Прекрасная история любви могла бы получиться, но была загублена вечным страхом, манией преследования и недомолвками. Мир наваливался всей тяжестью на каждое утро, все люди в городе были пугающие, обреченность нависала над каждым шагом. Никакое желание быть счастливыми не помогло, герои были молоды, но случайности не сплетались в стройную сеть, слова крошились на языке, а жизнь ломалась на кусочки, не трагично, а очень буднично - мелкими несостыковками, чужими неприятностями. Остается только надежда, что встреча спустя 40 лет, хоть что-то исправит.

…обратный отсчёт…
…престарелый писатель-француз (…причём, немолодой настолько, что себя же иронично-иносказательно именует в одном из эпизодов старейшим из приехавших в Берлин…) внезапно обнаруживает неумолимую скоротечность бытия и спешно (…аккурат укладываясь в полторы сотни страниц…) принимается восстанавливать стёртые из памяти по давности лет происходившие с ним события и случайных (…равно как и не таковых…) знакомцев. Воспоминания вызываются из памяти посредством чтения нескольких потёртых записников, два из которых оказывается к тому же черновиками недописанного романа. Блокноты передают сполохи минувшего в сознание в совершеннейшем три-дэ, с фоновым размытием, весьма реалистично, хотя и не всегда достоверно. Герой словно присутствует на просмотре оперативной съёмки сделанной скрытой камерой: некоторые моменты он помнит не совсем отчетливо, другие в памяти заведомо искажены. Каждый эпизод, как цифра на таймере: чем ближе к настоящему, тем ярче и требовательней они становятся. Основа интриги же в том, что не вполне понятно, что из описанного происходило в реальной жизни, а что — только в черновых набросках к той самой книге…

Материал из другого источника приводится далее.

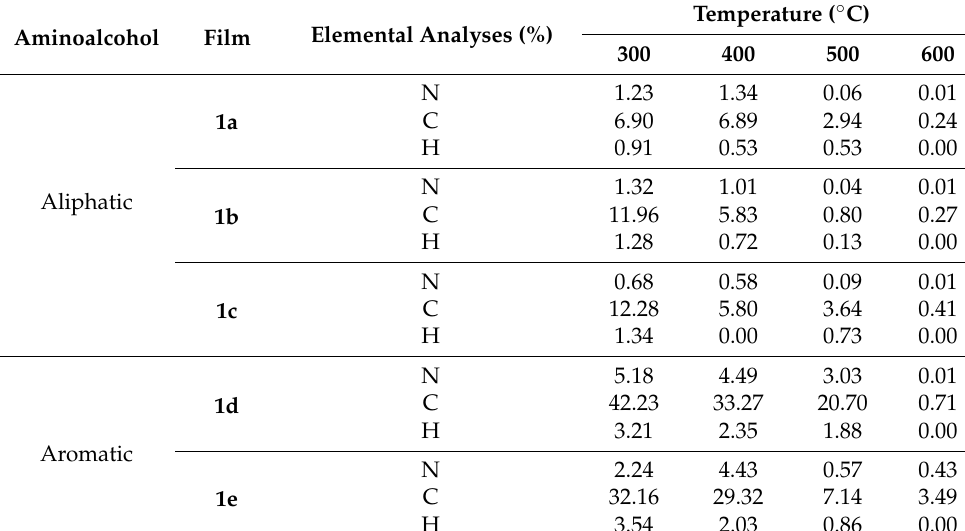
Figure 3. IR spectra of films 1a–1e at different annealing temperatures. Table 1. Summary of the results obtained from the elemental analyses of 1a – 1e films after heating at different temperatures (T) (the standard deviation parameter of data is ±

…привлекающе-немногословный (…не в пример всяким другим французам…) текст лауреата одновременно Гонкуровской (…1978-го…) и Нобелевской (…2014-го…) литературных регалий Патрика Модиано (…чей писательский типаж до забавного напоминает Селина, вычитая из последнего едкий сарказм и разбавляя одновременно обезжиренным Прустом…) предельно лаконичен, если не сказать скоротечен. Технически это, скорее, повесть, нежели роман. В «Горизонте» нет вообще ничего лишнего, проходного или отвлекающего. Так бы могла выглядеть тщательно препарированная и хорошо отжатая «Возможность острова» Уэльбека. Здесь оказывается вырезанной ещё доредакторским образом вся прозаическая «тёмная материя»: дополнительные диалоги, запасные отступления, прибавочные измышления. Всё, в общем, то, что составляет львиную долю современных гонораров, получаемых ныне больше в угоду объёму, нежели мысли. Единственный осязаемый минус — читатель заранее знает, чем всё кончится и как обернётся: ничем и никак. У романа-воспоминания, приправленного ароматными нотками лиричного вымысла и легчайшего, душистого оккультизма, финальной суммы составляющих быть не может, да и не должно. Читать, тем удивительней, от такого менее интересно отнюдь не становится…
…по прочтении, горизонт из названия выстраивается неким недостижимым грядущим, к которому герой таким образом — переосмысливая и прогоняя по кругу прошлое и настоящее — готовится. И к которому, как известно, ни одним из подобных способов приготовиться нельзя. В том и мораль…

наверное, судьба иногда проявляет настойчивость. Посылает дважды или трижды возможность с кем-то заговорить. Не воспользуешься, тебе же хуже.